California’s Regulation Refugees – Abandoned and Set Adrift

California’s Regulation Refugees – Abandoned and Set Adrift

As the World Turns, California’s Cannabis Industry Burns

Silvia San Nicolas, Esq. – New Game Compliance

Regulated out of the market and with no redress in sight, the majority of California’s growers, retailers, manufacturers and other cannabis business operators have found themselves all in the same boat with no viable place to go. Their back stories are profound, their history rich and their plight nothing less than heartbreaking.

California was supposed to create regulations to accommodate an existing cannabis industry. Instead, California’s Medical and Adult Use Cannabis Regulation and Safety Act, (MAUCRSA) has brought an established existing industry to a screeching halt, leaving its pioneers and small to mid-sized business owners stranded and abandoned. Nine months into this new legal landscape, California has only issued approximately 5000 temporary licenses for all operation types according to the California Cannabis Portal1. Looking at cultivation alone, only 2896 cannabis growers have managed to procure a temporary license out of an estimated 68,150 growers according to Cannabiz Media.2 The This seven billion-dollar legal market active license counts in the license categories 111 Microbusinesses, 127 Delivery, 419 Retailers, 470 Distributors and 34 Testing labs according to the Bureau of Cannabis Control. Cannabiz Media reports that Manufacturing licenses is at approximately 913.

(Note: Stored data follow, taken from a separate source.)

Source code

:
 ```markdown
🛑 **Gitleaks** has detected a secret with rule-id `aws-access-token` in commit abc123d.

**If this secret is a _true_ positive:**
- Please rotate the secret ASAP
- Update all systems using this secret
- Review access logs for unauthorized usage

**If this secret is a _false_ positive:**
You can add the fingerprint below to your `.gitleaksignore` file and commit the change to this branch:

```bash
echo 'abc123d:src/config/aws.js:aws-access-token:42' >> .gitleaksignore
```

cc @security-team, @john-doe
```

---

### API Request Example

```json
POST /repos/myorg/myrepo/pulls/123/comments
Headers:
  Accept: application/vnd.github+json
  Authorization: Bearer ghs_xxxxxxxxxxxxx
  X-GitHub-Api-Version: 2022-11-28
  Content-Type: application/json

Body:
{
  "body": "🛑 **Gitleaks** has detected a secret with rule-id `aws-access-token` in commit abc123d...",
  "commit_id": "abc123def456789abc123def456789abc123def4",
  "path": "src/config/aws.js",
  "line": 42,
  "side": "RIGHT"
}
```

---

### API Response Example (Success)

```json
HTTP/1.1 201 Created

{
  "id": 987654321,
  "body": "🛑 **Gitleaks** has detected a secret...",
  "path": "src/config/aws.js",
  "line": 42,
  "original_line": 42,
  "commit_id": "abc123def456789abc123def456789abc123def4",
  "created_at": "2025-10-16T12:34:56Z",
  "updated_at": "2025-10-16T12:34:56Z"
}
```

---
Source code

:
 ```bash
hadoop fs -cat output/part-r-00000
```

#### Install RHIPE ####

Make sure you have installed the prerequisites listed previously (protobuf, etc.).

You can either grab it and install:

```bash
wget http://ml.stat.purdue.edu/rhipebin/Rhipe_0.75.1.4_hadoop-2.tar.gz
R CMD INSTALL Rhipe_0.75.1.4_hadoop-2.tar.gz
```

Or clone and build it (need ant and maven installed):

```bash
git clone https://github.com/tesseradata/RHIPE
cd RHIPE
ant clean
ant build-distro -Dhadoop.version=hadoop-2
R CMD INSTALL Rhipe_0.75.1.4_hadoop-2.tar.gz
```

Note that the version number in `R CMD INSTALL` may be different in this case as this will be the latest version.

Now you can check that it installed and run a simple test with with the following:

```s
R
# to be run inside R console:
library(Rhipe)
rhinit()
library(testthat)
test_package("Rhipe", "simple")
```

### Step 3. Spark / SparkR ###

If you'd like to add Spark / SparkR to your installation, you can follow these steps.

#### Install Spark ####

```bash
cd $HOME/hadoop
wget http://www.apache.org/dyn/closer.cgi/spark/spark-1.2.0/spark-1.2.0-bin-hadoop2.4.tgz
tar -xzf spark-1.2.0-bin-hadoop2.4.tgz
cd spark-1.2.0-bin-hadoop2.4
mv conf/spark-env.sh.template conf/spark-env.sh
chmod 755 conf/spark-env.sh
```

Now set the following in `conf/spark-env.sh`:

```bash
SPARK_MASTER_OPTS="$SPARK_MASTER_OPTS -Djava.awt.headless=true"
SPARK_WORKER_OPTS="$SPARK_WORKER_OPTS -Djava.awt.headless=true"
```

In another display of how far apart these regulation refuges are from the powers that regulate that industry, one needs to go no further than the Bureau of Cannabis Control Advisory Committee meetings. Last week the Committee held another meeting to in part take public comment and hold discussion for purposes of what recommendations should be included in the Committee’s Annual Report, track and trace and issues with the micro-business model,3 a model that was intended to accommodate the small business owner by allowing several license types to operate under one license. However, restrictions and deficiencies inherent within that regulation severely restricts who qualifies for the microbusiness license. Operators and industry advocates made it clear, once again that the white elephant in the room is the fact that the industry is so deeply over regulated in every aspect that it has cut the small to mid-size operator off at the knees. One committee member commented, “We are over regulating every aspect of this industry… We are killing the industry…. I think it’s a failure, I am not a doomsday person I am very optimistic.”

The dual licensing structure, local bans, zoning restrictions, extraordinary application and annual license fees, complex compliance requirements, high start-up costs, commercial real estate at triple market rates, high effective tax rates, permissions allowed locally that are not allowed at the state level and vice versa, changing rules, and the list goes on. The barriers to entry and path to licensure is the epitome of a modern-day cannabis Dantes hell. These regulation refugees are in a life boat through hell with no viable path to legally operate – their choice is to go underground or cease their livelihood. Big fixes better come quickly or the only ones left standing will be big business and the underground market – and that would be a true tragedy.

1 https://cannabis.ca.gov

2 Total Ca growers according to Cal Growers Association, An Emerging Crisis, February 2018.

3 See Department of Consumer Affairs, Bureau of Cannabis Control, Media, Meeting Archives.